Vor zwei Jahren liess das Staatssekretariat für Wirtschaft (SECO) untersuchen, welche Kosten der ungesunde Stress im Erwerbsleben verursacht. Die volkswirtschaftlichen Kosten betragen demnach immense 4,2 Milliarden Franken und setzen sich aus den Kosten für die medizinische Versorgung und aus durch Arbeitsausfälle verursachte Kosten zusammen. Natürlich leiden Frauen genauso unter Stress wie Männer.
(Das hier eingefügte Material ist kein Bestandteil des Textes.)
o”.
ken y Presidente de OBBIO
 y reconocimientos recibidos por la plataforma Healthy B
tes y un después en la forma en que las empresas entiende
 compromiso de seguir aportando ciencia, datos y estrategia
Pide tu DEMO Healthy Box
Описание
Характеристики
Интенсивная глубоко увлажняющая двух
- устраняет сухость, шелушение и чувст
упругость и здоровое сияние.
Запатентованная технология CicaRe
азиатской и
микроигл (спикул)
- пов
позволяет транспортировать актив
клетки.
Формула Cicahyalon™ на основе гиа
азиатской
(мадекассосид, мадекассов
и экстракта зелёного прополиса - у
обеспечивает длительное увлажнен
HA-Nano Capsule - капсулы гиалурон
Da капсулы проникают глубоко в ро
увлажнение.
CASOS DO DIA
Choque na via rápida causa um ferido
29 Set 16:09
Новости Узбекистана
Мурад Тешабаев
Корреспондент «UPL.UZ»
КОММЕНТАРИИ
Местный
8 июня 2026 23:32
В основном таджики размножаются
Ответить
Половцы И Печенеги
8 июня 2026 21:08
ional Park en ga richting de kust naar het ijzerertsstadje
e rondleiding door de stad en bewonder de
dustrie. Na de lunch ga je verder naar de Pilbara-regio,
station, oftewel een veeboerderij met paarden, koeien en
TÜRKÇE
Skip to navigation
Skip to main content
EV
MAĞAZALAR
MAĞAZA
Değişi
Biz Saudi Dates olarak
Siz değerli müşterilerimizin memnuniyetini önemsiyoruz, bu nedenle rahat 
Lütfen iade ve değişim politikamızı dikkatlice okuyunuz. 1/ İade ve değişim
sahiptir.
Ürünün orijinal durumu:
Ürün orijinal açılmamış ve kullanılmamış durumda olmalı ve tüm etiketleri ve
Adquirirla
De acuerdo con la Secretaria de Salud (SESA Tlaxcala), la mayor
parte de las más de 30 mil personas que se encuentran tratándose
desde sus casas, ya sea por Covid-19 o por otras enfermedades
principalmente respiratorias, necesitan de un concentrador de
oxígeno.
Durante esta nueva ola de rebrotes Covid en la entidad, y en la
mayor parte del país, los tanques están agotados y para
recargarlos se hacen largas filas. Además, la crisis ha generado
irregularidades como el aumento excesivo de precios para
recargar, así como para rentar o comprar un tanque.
Geschlechtsspezifisch ist hingegen der Umgang mit Stress: Männer reagieren unter Stress eher aggressiv oder suchen die Entspannung mit der Hilfe von Suchtmitteln - der problematische Alkoholkonsum von Männern ist etwa fünfmal so hoch wie derjenige von Frauen. Aber auch die Reaktionen von Frauen sagen viel über deren geschlechtstypischen Umgang mit Schwierigkeiten aus: Sie erkranken deutlich häufiger an Angst- oder depressiven Störungen und leiden stärker an Schlafproblemen.

Ungesunder Stress ist kein Problem von Einzelnen, er betrifft weite Teile der Bevölkerung. Vor allem die psychische Befindlichkeit der jungen erwerbstätigen Bevölkerung ist erschreckend schlecht: In der schweizerischen Gesundheitsbefragung aus dem Jahr 2000 gaben drei von zehn jungen Erwachsenen an, praktisch jeden Tag niedergeschlagen, schlecht gelaunt, gereizt und nervös zu sein.

Wilde Männer

In den 80er-Jahren entstand in den USA eine neue Männerbewegung- die "wilden Männer", später
machten die "neuen Männer" von sich reden. In christlichen Kreisen fand das Buch des Franziskanerpaters Richard Rohr "Der wilde Mann" grosse Verbreitung. Männer suchten in Workshops in teilweise archaischen Ritualen den Zugang zur männlichen Identität und Kraft, zum "eigenen Gorilla". Die Männer blieben dabei bewusst unter sich und arbeiteten an einer neuen, "authentischen Männlichkeit".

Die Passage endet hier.